After the release of In My Own Dream, both Bishop and Naftalin left by the end of 1968. Nineteen-year-old guitarist Buzzy Feiten, joined the band for its 1969 release, Keep On Moving, produced by Jerry Ragavoy, and Rod Hicks replaced Maugh on bass. The Butterfield band played at the Woodstock Festival, although their performance wasn't included in the resulting Woodstock film. In 1969, Butterfield also took part in a concert at Chicago's Auditorium Theater and a subsequent recording session organized by record producer Norman Dayron, featuring Muddy Waters and backed by pianist Otis Spann, Michael Bloomfield, Sam Lay, Donald "Duck" Dunn, and Buddy Miles, which was recorded and portions released on Fathers And Sons on Chess Records.
Following the releases of Live in 1970 and Sometimes I Just Feel Like Smiling in 1971, Butterfield broke up the horn band with David Sanborn and Dinwiddie, and returned to Woodstock, New York. He formed a new group including Chris Parker on drums, guitarist Amos Garrett, Geoff Muldaur, pianist Ronnie Barron and bassist Billy Rich, naming the ensemble "Better Days." The group released Paul Butterfield's Better Days and It All Comes Back in 1972 and 1973, respectively.
The late 1970s and early 1980s saw Butterfield as a solo act and a session musician, doing occasional television appearances and releasing a couple of albums. He also toured as a duo with Rick Danko, formerly of The Band, with whom he performed for the last time in Pittsburgh, Pennsylvania.
He also toured with another member of The Band, Levon Helm, as a member of Helm's "RCO All Stars", which also included most of the members of Booker T and the MGs, in 1977. In the 1970s, Butterfield dated fellow musician Elizabeth Barraclough.
Butterfield played and endorsed (as noted in the liner notes for his first album) Hohner harmonicas, in particular the diatonic ten-hole 'Marine Band' model. He played using an unconventional technique, holding the harmonica upside-down (with the low notes to the righthand side). His primary playing style was in the second position, also known as cross-harp, but he also was adept in the third position, notably on the track East-West from the album of the same name, and the track 'Highway 28' from the "Better Days" album.
Seldom venturing higher than the sixth hole on the harmonica, Butterfield nevertheless managed to create a variety of original sounds and melodic runs. His live tonal stylings were accomplished using a Shure 545 Unidyne III hand-held microphone connected to one or more Fender amplifiers, often then additionally boosted through the venue's public address (PA) system. This allowed Butterfield to achieve the same extremes of volume as the various notable sidemen in his band.

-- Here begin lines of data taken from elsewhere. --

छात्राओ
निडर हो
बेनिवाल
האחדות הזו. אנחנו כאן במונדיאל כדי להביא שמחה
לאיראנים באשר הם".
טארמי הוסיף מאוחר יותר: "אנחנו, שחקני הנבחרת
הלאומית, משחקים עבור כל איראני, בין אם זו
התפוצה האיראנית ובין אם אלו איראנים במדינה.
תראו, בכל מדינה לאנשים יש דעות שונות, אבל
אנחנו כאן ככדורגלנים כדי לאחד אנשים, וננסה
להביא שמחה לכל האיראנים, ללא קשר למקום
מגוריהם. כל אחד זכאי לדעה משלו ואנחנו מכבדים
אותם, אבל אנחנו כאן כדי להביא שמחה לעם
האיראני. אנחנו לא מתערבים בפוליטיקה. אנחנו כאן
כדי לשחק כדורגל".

Butterfield also at times played a mixture of acoustic and amplified style by playing into a microphone mounted on a stand, allowing him to perform on the harmonica using both hands to get a muted, Wah-wah effect, as well as various vibratos. This was usually done on a quieter, slower tune.
Paul Butterfield died from heart failure due to an overdose of drugs on May 4, 1987  at his home in North Hollywood, California. A month earlier, he was featured on B.B. King & Friends, a filmed concert that also included Albert King, Stevie Ray Vaughan, Etta James, Gladys Knight and Eric Clapton. Its subsequent release was dedicated to Butterfield in memoriam.
In 2005, the Paul Butterfield Fund and Society was founded; one of their aims is to petition for Butterfield's inclusion in the Rock and Roll Hall of Fame.